SET PROBLEM 1 →
From the OAuth2 demo post, list each distinct term written entirely in capital letters.
SET PROBLEM 2 →
Extend the OAuth2 demo post, picking up right after its final sentence.

Sunday, August 12, 2012

OAuth2 Demo in Talend ESB

Talend ESB ships many interesting, advanced examples demonstrating CXF and Camel in action. The demos attempt to show something interesting, something that one may try to do in the production.

JAX-RS OAuth2 demo has been evolving as a POC demo with the main goal to stress  CXF OAuth2 services and make sure that they can cope with what one might want to consider as a medium complexity OAuth2 deployment.

The demo shows 4 parties cooperating with or depending on each other, where Social.com service offers the registered users an option to reserve a table at the favorite restaurant with the help of Restaurant Reservations service (with the latter depending on its own partner).  A classical 3-leg OAuth flow (Authorization Code Flow in OAuth2) is demonstrated with most of the demo depending on CXF alone to do most of the work (OAuth2, Presentations, etc).

The end user (individual Social.com resource owner) can approve or disapprove a client (Restaurant Reservations) request to read and possibly update the user's calendar.  The demo can be run as a simple OAuth2 demo with all the endpoints running within the same container or as an advanced demo showing how a user can interact with the application supported by many application containers, with the SAML SSO feature introduced to improve the user experience - this advanced option will be covered in detail in one of the future posts.

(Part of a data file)

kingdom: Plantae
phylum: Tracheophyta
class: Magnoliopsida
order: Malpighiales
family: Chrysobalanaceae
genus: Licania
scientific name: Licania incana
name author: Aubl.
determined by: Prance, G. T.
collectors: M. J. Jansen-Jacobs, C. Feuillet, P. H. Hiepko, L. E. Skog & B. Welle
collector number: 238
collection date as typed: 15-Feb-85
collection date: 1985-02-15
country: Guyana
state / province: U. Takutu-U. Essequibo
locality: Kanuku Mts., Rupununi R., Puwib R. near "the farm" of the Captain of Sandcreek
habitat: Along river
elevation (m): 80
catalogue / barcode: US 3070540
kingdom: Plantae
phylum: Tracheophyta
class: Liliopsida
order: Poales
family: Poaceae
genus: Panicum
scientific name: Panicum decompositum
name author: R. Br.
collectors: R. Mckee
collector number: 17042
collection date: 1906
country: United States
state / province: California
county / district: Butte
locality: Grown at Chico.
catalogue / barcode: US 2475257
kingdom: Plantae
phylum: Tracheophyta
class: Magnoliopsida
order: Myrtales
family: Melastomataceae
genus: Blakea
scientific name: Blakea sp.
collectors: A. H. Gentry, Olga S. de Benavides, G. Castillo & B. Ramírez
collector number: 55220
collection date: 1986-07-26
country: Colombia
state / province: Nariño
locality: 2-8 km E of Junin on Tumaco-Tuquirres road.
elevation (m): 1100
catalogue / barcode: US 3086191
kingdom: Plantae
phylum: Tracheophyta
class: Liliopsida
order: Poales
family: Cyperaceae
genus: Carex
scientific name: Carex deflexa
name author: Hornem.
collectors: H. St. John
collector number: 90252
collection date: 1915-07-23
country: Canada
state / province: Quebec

WRITTEN ANSWER 1 →
ESB, CXF, JAX-RS, POC, SAML, SSO

WRITTEN ANSWER 2 →
Please check this presentation I did at JAX-2012 in Mainz for more information.
I'd like to encourage users to try the demo, provide the feedback and git pull requests :-)

Enjoy.

Thursday, August 2, 2012

Master Kerberos Security with Apache CXF

Kerberos is a well-known security protocol, originally developed at MIT and has been a major authentication protocol on Windows.

Why would you want to learn about or experiment with Kerberos today, when developing web services ?

One may want to do it if we have a web service which needs to expose the information available from the internal Kerberos-protected store or when a Single Sign-On service needs to use  Kerberos servers to keep the principal details or when Kerberos is deemed to be the best authentication protocol which can protect the given complex application exposed as a web service. 

The decision by Hadoop developers to support Kerberos will undoubtedly make it more important for developers to understand what Kerberos is about, due to the fact the Big Data is becoming so important these days.

In Apache CXF, Kerberos has been supported on a number of levels for a while. Colm has published a two-part series about the way WS-Security Kerberos is supported and tested in CXF, and Christian has implemented a client-side support for the HTTP Negotiate authorization scheme. 

Starting from CXF 2.6.2 (to be released soon), the JAX-RS frontend offers an additional server and client side support for making it very easy to support the Kerberos authentication for RS endpoints and clients. 

After installing Kerberos packages, the next thing you can do is to run JAXRSKerberosBookTest or add server and/or client Kerberos handlers to your own application as documented at the wiki and see what actually happens.

Have you been thinking of getting started with Kerberos for Web Services ?
Do it today with Apache CXF :-)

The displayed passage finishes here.